"Kadına şiddet insanlık suçudur"

DSP Genel Başkanı Masum Türker, kadına yönelik şiddetin insanlık suçu olduğunu belirterek, "Kadına şiddet uygulayanların, elini kolunu sallayarak serbestçe dolaşmalarını engelleyecek yasal düzenlemeler acilen yapılmalı, mevcut düzenlemelerin gereği yerine getirilmelidir" dedi.

cumhuriyet.com.tr

Türker, Kadına Yönelik Şiddete Karşı Uluslararası Mücadele ve Dayanışma Günü nedeniyle mesaj yayınladı. Bu günün Türkiye'nin dikkatle ilgilenmesi gereken özel öneme sahip olduğunu ifade eden Türker, "Türkiye, 'kadına şiddet' konusunda ilk akla gelen ülkeler arasında olmaktan kendini kurtarmalıdır. Gerek İslamiyet'in, gerekse Atatürk'ün Türk kadınına verdiği özel önem, kadın erkek eşitliği için Cumhuriyet'le birlikte atılan somut adımlar, dünyaya her fırsatta anlatılmalıdır" dedi.

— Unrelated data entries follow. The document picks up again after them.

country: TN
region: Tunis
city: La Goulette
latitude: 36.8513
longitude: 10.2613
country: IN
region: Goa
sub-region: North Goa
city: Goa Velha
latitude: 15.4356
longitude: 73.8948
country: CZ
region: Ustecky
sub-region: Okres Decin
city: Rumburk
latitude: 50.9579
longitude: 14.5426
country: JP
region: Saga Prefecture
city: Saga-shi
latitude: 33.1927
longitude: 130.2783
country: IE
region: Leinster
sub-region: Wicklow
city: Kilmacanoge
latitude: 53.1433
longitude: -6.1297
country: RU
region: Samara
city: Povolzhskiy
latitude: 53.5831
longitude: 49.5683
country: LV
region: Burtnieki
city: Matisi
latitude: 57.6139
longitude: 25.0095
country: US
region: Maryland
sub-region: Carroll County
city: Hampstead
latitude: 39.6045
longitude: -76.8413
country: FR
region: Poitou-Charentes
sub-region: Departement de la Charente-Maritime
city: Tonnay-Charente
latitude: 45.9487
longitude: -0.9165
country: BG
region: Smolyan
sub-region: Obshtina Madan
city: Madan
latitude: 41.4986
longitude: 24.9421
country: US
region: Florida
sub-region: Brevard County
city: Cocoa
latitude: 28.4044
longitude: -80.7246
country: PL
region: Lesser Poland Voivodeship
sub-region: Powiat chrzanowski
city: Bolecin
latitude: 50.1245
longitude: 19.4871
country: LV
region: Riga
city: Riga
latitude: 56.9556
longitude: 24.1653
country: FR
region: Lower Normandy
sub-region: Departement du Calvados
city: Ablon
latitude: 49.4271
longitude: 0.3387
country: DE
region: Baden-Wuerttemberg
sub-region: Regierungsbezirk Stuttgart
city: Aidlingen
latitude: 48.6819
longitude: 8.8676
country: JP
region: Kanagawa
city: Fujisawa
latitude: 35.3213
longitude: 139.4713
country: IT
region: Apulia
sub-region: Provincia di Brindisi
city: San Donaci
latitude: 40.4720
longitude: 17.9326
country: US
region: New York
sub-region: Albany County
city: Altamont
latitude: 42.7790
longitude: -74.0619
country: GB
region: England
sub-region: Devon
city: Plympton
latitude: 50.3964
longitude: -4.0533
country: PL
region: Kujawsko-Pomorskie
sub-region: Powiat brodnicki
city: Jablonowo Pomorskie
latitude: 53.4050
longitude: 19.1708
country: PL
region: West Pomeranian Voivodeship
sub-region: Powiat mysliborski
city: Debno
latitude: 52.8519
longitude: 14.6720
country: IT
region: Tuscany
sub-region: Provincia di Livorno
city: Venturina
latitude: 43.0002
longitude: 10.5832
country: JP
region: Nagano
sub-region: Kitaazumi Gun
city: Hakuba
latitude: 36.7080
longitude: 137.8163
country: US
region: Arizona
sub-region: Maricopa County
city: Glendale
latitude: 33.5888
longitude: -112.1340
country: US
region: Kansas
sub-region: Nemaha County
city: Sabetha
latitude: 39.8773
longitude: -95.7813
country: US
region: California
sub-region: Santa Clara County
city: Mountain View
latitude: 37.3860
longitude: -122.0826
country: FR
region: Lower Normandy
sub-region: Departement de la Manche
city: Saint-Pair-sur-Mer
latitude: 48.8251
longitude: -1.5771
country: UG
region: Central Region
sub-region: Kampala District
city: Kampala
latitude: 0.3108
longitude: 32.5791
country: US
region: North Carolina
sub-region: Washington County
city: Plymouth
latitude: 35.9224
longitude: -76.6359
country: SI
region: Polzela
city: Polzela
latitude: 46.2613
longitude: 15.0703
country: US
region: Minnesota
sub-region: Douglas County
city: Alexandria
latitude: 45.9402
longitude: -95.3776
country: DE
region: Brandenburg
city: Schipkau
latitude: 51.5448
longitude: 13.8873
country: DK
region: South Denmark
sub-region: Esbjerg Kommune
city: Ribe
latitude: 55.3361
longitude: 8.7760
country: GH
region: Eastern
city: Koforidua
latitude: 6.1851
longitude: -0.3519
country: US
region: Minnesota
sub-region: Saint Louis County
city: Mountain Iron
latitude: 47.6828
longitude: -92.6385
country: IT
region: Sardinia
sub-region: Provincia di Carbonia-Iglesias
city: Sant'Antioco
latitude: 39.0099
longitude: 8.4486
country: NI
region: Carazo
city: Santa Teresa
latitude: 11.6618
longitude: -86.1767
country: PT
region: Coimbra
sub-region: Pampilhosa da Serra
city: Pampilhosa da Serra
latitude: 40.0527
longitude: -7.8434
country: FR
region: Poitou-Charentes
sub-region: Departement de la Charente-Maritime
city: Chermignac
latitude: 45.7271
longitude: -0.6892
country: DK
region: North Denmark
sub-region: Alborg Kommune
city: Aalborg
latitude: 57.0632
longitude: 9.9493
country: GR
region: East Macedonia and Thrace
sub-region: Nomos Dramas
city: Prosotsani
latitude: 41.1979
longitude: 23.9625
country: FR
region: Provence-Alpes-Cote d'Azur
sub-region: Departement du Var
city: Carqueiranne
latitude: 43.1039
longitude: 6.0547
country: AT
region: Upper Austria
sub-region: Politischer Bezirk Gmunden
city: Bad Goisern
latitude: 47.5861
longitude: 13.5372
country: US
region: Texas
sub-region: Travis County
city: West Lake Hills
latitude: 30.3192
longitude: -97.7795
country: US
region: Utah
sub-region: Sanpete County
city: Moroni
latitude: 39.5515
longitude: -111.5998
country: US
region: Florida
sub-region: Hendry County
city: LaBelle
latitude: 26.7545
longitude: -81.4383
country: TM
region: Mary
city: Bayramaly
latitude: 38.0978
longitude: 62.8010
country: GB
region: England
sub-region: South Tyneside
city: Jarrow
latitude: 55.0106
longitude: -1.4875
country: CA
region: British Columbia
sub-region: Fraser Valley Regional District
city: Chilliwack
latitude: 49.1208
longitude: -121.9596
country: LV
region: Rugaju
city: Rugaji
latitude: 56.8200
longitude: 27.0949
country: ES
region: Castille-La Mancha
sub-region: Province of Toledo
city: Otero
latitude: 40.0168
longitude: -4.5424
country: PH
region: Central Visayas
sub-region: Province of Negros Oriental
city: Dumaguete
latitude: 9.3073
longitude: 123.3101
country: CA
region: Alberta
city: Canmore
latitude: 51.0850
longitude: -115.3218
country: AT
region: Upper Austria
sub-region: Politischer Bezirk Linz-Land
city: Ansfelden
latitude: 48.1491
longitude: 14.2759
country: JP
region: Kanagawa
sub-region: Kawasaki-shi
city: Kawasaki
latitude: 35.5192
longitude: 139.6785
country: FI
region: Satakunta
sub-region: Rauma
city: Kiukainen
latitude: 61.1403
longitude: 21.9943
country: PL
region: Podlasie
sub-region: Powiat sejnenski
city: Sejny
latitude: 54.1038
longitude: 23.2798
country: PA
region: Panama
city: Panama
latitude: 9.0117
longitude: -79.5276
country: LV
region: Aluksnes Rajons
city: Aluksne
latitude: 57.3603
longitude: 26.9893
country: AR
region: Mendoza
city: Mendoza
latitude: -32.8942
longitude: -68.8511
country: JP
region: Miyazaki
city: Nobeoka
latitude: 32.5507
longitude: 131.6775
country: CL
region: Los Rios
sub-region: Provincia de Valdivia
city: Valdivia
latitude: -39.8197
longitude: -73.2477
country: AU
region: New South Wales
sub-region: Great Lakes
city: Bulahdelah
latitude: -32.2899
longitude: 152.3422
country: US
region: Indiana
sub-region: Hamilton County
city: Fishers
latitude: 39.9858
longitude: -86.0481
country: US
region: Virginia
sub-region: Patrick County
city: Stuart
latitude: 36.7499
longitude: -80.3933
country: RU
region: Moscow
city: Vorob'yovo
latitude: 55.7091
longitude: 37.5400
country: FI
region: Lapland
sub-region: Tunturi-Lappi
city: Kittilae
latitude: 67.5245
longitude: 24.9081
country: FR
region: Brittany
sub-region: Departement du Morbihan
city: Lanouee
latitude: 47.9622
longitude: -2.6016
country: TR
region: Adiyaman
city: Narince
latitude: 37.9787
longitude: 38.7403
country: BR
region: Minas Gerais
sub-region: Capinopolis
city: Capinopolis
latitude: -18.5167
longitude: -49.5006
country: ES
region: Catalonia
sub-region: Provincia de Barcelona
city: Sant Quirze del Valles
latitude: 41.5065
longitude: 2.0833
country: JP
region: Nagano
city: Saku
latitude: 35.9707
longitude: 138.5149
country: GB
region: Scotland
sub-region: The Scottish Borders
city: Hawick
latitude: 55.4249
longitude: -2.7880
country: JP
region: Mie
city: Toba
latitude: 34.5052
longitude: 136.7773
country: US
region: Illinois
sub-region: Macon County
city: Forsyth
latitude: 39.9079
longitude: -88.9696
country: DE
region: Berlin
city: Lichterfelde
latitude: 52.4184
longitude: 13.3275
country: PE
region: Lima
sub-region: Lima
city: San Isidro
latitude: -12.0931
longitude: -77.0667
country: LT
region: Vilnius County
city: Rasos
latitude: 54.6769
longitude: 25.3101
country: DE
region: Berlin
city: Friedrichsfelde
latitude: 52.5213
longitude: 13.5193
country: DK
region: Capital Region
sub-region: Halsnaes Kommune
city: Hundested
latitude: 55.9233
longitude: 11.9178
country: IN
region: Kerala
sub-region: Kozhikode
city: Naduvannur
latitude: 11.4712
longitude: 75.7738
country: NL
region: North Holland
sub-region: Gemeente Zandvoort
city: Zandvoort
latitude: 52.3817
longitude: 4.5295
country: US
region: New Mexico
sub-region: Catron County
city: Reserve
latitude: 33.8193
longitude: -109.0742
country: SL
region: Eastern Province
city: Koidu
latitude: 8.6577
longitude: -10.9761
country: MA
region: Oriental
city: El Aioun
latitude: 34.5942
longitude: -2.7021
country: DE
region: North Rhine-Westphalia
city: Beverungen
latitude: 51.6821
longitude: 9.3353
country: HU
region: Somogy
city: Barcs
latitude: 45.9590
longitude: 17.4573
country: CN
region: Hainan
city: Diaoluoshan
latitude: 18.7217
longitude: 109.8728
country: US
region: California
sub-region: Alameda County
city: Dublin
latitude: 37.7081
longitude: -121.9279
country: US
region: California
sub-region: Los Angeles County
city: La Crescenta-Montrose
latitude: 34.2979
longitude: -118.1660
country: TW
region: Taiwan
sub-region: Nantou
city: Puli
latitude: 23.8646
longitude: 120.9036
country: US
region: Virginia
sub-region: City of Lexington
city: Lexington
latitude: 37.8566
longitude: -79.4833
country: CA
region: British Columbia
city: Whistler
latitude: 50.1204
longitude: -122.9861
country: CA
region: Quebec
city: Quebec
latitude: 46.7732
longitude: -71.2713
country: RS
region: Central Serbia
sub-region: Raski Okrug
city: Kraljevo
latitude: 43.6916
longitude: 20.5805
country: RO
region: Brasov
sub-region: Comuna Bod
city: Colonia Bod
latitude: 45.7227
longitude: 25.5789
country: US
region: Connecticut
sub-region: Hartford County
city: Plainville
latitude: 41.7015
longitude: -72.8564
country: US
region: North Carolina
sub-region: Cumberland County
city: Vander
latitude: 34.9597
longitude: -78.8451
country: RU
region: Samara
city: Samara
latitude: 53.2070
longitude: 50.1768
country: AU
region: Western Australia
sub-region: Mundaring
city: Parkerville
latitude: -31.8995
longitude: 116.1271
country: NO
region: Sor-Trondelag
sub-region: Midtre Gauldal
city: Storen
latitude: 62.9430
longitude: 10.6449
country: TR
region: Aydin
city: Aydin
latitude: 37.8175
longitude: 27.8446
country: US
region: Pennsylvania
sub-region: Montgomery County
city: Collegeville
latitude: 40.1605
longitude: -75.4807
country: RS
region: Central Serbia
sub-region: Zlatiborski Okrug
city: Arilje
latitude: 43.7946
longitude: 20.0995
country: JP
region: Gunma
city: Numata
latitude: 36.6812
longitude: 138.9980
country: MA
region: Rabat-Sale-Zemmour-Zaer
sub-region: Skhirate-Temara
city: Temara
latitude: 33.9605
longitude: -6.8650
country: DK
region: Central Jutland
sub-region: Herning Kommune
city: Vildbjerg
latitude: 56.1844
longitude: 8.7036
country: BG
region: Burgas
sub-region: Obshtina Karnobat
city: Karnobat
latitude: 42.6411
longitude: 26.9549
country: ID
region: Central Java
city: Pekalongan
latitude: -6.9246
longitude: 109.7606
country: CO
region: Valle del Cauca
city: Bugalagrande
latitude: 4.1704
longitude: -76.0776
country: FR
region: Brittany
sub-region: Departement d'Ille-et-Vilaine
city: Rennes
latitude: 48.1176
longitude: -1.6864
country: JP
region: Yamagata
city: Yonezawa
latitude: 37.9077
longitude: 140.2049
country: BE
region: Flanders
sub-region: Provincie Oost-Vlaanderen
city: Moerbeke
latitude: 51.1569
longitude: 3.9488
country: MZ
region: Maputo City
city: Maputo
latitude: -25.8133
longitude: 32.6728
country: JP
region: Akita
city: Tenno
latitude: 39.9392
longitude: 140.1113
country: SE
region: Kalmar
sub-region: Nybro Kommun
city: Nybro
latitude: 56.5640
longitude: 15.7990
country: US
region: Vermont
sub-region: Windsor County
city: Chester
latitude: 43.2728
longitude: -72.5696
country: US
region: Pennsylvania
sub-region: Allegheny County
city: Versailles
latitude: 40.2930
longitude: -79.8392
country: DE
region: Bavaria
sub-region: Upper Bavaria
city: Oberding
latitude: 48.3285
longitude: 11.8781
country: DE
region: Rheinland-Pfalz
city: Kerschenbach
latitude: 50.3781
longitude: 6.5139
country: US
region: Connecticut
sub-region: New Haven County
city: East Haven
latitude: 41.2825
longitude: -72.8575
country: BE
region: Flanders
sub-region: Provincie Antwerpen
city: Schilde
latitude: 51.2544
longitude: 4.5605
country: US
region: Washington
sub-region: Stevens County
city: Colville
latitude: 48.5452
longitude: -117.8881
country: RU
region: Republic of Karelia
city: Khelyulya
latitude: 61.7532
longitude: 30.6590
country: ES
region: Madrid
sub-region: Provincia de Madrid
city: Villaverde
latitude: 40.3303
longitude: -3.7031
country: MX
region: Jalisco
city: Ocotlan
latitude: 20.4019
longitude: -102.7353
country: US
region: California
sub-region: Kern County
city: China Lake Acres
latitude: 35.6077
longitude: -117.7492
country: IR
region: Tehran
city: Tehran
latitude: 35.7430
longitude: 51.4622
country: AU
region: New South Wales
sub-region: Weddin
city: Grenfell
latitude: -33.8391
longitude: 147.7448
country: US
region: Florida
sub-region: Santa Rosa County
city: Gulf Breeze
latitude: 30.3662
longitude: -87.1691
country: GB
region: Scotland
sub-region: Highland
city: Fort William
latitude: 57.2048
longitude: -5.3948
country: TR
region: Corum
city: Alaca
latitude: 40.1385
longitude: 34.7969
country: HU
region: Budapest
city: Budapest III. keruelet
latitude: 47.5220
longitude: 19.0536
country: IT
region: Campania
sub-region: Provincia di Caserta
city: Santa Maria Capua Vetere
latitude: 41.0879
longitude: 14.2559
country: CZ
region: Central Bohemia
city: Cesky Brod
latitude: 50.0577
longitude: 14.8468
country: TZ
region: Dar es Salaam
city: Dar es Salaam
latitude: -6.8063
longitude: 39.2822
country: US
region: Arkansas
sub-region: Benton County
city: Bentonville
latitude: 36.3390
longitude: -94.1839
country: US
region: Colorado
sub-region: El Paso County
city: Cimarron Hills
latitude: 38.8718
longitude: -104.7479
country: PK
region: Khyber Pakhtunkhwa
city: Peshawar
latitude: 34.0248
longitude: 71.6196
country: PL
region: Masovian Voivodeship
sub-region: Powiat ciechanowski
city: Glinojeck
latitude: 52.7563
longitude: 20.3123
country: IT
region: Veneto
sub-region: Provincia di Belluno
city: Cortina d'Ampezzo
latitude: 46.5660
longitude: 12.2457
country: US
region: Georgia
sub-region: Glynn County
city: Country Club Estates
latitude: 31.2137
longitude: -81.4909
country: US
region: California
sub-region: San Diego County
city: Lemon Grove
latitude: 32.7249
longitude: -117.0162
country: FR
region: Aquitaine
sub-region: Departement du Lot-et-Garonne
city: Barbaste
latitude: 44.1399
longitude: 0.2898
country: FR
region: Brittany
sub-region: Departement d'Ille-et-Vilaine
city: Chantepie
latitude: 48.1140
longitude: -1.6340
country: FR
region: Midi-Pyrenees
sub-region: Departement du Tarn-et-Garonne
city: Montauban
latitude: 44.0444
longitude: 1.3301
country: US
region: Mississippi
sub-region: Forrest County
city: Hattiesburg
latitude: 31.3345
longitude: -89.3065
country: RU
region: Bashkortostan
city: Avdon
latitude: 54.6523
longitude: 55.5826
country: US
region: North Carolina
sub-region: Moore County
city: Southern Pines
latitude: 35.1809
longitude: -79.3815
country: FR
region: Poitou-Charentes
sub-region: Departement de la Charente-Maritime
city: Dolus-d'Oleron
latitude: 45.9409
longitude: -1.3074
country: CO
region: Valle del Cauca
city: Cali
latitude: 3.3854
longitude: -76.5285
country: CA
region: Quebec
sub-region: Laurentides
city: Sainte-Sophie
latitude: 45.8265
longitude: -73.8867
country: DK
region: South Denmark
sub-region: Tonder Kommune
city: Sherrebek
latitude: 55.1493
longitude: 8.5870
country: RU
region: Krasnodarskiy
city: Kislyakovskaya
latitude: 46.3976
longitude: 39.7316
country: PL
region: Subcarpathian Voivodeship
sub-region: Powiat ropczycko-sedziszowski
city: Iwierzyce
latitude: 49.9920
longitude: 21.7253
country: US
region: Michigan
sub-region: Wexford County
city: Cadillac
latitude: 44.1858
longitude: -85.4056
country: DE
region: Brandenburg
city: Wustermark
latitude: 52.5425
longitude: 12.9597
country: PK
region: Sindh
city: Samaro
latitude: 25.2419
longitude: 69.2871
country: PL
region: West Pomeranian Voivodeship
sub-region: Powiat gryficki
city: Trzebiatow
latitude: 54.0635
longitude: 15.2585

Kadına seçme ve seçilme hakkını Avrupa ülkelerinden önce tanıyan Türkiye'nin, yazık ki AKP iktidarıyla birlikte kadınlara yönelik şiddetin arttığı bir ülke haline geldiğini öne süren Türker, şöyle devam etti:

"Kadınların konumunun, gerek iş yaşamında gerekse siyasal alanda daha üst düzeylere çıkarılması, kadına yönelik şiddetin ortadan kalkmasını sağlayacaktır. Kadınlar siyasette, bürokraside ve karar mekanizmalarında etkin olduklarında, çağ dışı yaklaşımlara maruz kalmayacaktır. Bunun için gerek Siyasi Partiler Kanunu'nda gerekse İş Kanunu'nda kadın kotası zorunlu olmalıdır.

Türkiye eğer gerçekten AB'ye girmeyi hedefliyorsa, Atatürk'ün kurduğu Cumhuriyet'in verdiği heyecandan güç alarak, sivil toplum örgütleriyle birlikte dünyada bu konuda aktif rol üstlenmelidir. Şiddete maruz kalan kadınlarımızın korunması, sosyal devlet olmanın gereğidir. Hükümet, kadın sığınma evlerinin sayısını artırmalı, buralarda barınan kadınlarımıza iş ve aş sağlayacak sosyal projelerle, onların üretkenliğini ülkenin iş gücüne katmalıdır.

Kadına şiddet, insanlık suçudur. Cinsiyete dayalı şiddet, uluslararası sözleşmeler yoluyla korunan evrensel insan haklarının ihlalidir. Kadına şiddet uygulayanların, elini kolunu sallayarak serbestçe dolaşmalarını engelleyecek yasal düzenlemeler acilen yapılmalı, mevcut düzenlemelerin gereği yerine getirilmelidir. Devletlerin, cinsiyete dayalı şiddeti görmezden gelmesi, bunu sürekli kılmaktadır. Cinsiyete dayalı şiddet, hiçbir gelenek, görenek, din, kültür ve politik iktidar nedeniyle mazur gösterilemez. Tüm ülkelerin bunu temel insan hakkı ihlali olarak görmesi gerekmektedir."